Requirement
Repeat the records below exactly. Omit the pictures.

Extracted information
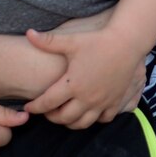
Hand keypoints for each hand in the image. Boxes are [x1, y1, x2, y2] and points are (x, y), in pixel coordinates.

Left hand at [23, 25, 147, 128]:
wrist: (127, 43)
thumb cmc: (98, 41)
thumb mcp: (71, 40)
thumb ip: (48, 41)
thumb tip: (28, 33)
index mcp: (72, 84)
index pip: (47, 103)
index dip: (35, 107)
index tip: (28, 107)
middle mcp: (86, 97)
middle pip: (63, 118)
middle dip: (51, 117)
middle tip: (47, 110)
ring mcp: (102, 102)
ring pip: (82, 123)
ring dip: (70, 122)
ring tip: (65, 114)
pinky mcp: (115, 102)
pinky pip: (103, 119)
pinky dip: (94, 119)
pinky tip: (89, 111)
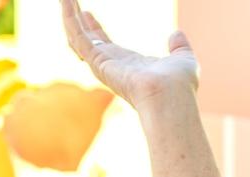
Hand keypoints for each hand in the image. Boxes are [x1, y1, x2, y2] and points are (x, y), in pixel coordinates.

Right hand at [61, 0, 197, 111]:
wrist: (171, 94)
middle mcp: (113, 66)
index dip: (96, 30)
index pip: (106, 46)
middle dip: (78, 23)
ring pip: (77, 37)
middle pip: (88, 42)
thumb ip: (179, 47)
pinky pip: (77, 36)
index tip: (89, 15)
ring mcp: (103, 64)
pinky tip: (66, 0)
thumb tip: (177, 34)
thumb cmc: (179, 84)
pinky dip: (69, 17)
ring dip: (69, 16)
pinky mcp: (97, 61)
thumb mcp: (183, 59)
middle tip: (69, 3)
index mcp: (130, 65)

Exercise output
Hand keypoints for each hand in the image. Boxes are [x1, y1, x2, y2] and points are (x, y), in pixel coordinates.

Left hand at [23, 25, 147, 128]:
wrist: (127, 43)
thumb cmc: (98, 41)
thumb mcp: (71, 40)
thumb ip: (48, 41)
thumb tip: (28, 33)
index mcp: (72, 84)
index pip: (47, 103)
index dip: (35, 107)
index tip: (28, 107)
middle mcp: (86, 97)
middle pip: (63, 118)
middle dip: (51, 117)
middle tip: (47, 110)
ring mcp: (102, 102)
ring pip: (82, 123)
ring dip: (70, 122)
ring tip: (65, 114)
pinky mcp: (115, 102)
pinky pip: (103, 119)
pinky dip: (94, 119)
pinky tip: (89, 111)
Hand keypoints for each hand in the image. Boxes are [x1, y1, x2, y2] and points are (x, y), in pixel coordinates.

Right hand at [61, 0, 197, 111]:
wrist: (171, 94)
middle mcp: (113, 66)
index dip: (96, 30)
index pip: (106, 46)
middle dip: (78, 23)
ring pip: (77, 37)
middle pip: (88, 42)
thumb ip: (179, 47)
pinky pip: (77, 36)
index tip: (89, 15)
ring mcp: (103, 64)
pinky tip: (66, 0)
thumb tip: (177, 34)
thumb cmc: (179, 84)
pinky dip: (69, 17)
ring dip: (69, 16)
pinky mcp: (97, 61)
thumb mcp: (183, 59)
middle tip: (69, 3)
index mcp: (130, 65)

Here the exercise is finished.